The configuration file is also available in torax/examples/iterhybrid_rampup.py.
CONFIG = {
'runtime_params': {
'plasma_composition': {
'main_ion': {'D': 0.5, 'T': 0.5},
'impurity': 'Ne',
'Zeff': 1.6,
},
'profile_conditions': {
'Ip_tot': {0: 3, 80: 10.5},
# initial condition ion temperature for r=0 and r=Rmin
'Ti': {0.0: {0.0: 6.0, 1.0: 0.1}},
'Ti_bound_right': 0.1, # boundary condition ion temp for r=Rmin
# initial condition electron temperature between r=0 and r=Rmin
'Te': {0.0: {0.0: 6.0, 1.0: 0.1}},
'Te_bound_right': 0.1, # boundary condition electron temp for r=Rmin
'ne_bound_right_is_fGW': True,
'ne_bound_right': {0: 0.1, 80: 0.3},
'ne_is_fGW': True,
'nbar': 1,
'ne': {0: {0.0: 1.5, 1.0: 1.0}}, # Initial electron density profile
'Tiped': 1.0,
'Teped': 1.0,
'neped_is_fGW': True,
'neped': {0: 0.3, 80: 0.7},
'Ped_top': 0.9,
},
'numerics': {
't_final': 80,
'fixed_dt': 2,
'ion_heat_eq': True,
'el_heat_eq': True,
'current_eq': True,
'dens_eq': True,
'dt_reduction_factor': 3,
'largeValue_T': 1.0e10,
'largeValue_n': 1.0e8,
},
},
'geometry': {
'geometry_type': 'chease',
'geometry_file': 'ITER_hybrid_citrin_equil_cheasedata.mat2cols',
'Ip_from_parameters': True,
'Rmaj': 6.2,
'Rmin': 2.0,
'B0': 5.3,
},
'sources': {
'j_bootstrap': {},
'generic_current_source': {
'fext': 0.15,
'wext': 0.075,
'rext': 0.36,
},
'pellet_source': {
'S_pellet_tot': 0.0e22,
'pellet_width': 0.1,
'pellet_deposition_location': 0.85,
},
'generic_ion_el_heat_source': {
'rsource': 0.12741589640723575,
'w': 0.07280908366127758,
# total heating (with a rough assumption of radiation reduction)
'Ptot': 20.0e6,
'el_heat_fraction': 1.0,
},
'fusion_heat_source': {},
'qei_source': {},
},
'transport': {
'transport_model': 'qlknn',
'apply_inner_patch': True,
'De_inner': 0.25,
'Ve_inner': 0.0,
'chii_inner': 1.5,
'chie_inner': 1.5,
'rho_inner': 0.3,
'apply_outer_patch': True,
'De_outer': 0.1,
'Ve_outer': 0.0,
'chii_outer': 2.0,
'chie_outer': 2.0,
'rho_outer': 0.9,
'chimin': 0.05,
'chimax': 100,
'Demin': 0.05,
'Demax': 50,
'Vemin': -10,
'Vemax': 10,
'smoothing_sigma': 0.1,
'qlknn_params': {
'DVeff': True,
'avoid_big_negative_s': True,
'An_min': 0.05,
'ITG_flux_ratio_correction': 1,
},
},
'pedestal': {
'pedestal_model': 'set_tped_nped',
'set_pedestal': True,
'Tiped': 1.0,
'Teped': 1.0,
'rho_norm_ped_top': 0.95,
},
'stepper': {
'stepper_type': 'newton_raphson',
'predictor_corrector': True,
'corrector_steps': 10,
'chi_per': 30,
'd_per': 15,
'use_pereverzev': True,
'log_iterations': False,
},
'time_step_calculator': {
'calculator_type': 'fixed',
},
}
Restarting a simulation
In order to restart a simulation a field can be added to the config.
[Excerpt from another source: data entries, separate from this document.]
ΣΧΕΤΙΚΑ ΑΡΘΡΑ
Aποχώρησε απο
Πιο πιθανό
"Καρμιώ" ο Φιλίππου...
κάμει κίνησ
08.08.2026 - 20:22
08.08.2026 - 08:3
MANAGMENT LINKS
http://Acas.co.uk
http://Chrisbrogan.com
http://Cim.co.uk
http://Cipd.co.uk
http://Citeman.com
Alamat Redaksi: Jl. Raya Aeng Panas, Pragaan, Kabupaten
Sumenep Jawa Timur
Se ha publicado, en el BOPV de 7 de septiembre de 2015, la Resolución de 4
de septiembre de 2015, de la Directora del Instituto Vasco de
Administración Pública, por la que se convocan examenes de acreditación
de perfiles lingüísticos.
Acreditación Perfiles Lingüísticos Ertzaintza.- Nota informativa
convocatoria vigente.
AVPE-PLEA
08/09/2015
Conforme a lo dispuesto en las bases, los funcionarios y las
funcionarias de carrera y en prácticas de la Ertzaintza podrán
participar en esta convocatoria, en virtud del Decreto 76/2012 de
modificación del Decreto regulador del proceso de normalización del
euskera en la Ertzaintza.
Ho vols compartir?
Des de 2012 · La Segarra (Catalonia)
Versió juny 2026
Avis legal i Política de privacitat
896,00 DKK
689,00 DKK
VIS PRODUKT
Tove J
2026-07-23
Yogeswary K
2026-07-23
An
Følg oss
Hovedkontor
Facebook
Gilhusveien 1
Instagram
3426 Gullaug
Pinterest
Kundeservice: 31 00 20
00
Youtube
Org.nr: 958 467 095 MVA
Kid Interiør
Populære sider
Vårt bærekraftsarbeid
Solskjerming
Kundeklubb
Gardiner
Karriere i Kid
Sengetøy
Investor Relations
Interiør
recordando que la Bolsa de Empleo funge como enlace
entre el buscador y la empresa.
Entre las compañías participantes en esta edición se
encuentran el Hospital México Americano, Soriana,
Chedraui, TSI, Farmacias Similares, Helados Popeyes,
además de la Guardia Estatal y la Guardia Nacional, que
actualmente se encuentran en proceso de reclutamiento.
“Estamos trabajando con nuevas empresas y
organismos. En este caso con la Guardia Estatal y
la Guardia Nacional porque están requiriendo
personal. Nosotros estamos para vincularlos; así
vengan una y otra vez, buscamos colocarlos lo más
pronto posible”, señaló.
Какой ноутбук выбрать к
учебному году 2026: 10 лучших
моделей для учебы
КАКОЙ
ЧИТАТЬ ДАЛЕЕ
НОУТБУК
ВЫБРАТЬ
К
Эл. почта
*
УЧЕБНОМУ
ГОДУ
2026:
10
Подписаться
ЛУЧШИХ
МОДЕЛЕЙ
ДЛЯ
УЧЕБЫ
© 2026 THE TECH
For example following a simulation in which a state file is saved to
/path/to/torax_state_file.nc, if we want to start a new simulation from the
state of the previous one at t=10 we could add the following to our config:
{
'filename': '/path/to/torax_state_file.nc',
'time': 10,
'do_restart': True, # Toggle to enable/disable a restart.
# Whether or not to pre"stitch" the contents of the loaded state file up
# to `time` with the output state file from this simulation.
'stitch': True,
}
The subsequence simulation will then recreate the state from t=10 in the
previous simulation and then run the simulation from that point in time. For
all subsequent steps the dynamic runtime parameters will be constructed using
the given runtime parameter configuration (from t=10 onwards).
If the requested restart time is not exactly available in the state file, the simulation will restart from the closest available time. A warning will be logged in this case.
We envisage this feature being useful for example to:
restart a(n expensive) simulation that was healthy up till a certain time and then failed. After discovering the issue for breakage you could then restart the sim from the last healthy point.
do uncertainty quantification by sweeping lots of configs following running a simulation up to a certain point in time. After running the initial simulation you could then modify and sweep the runtime parameter config in order to do some uncertainty quantification.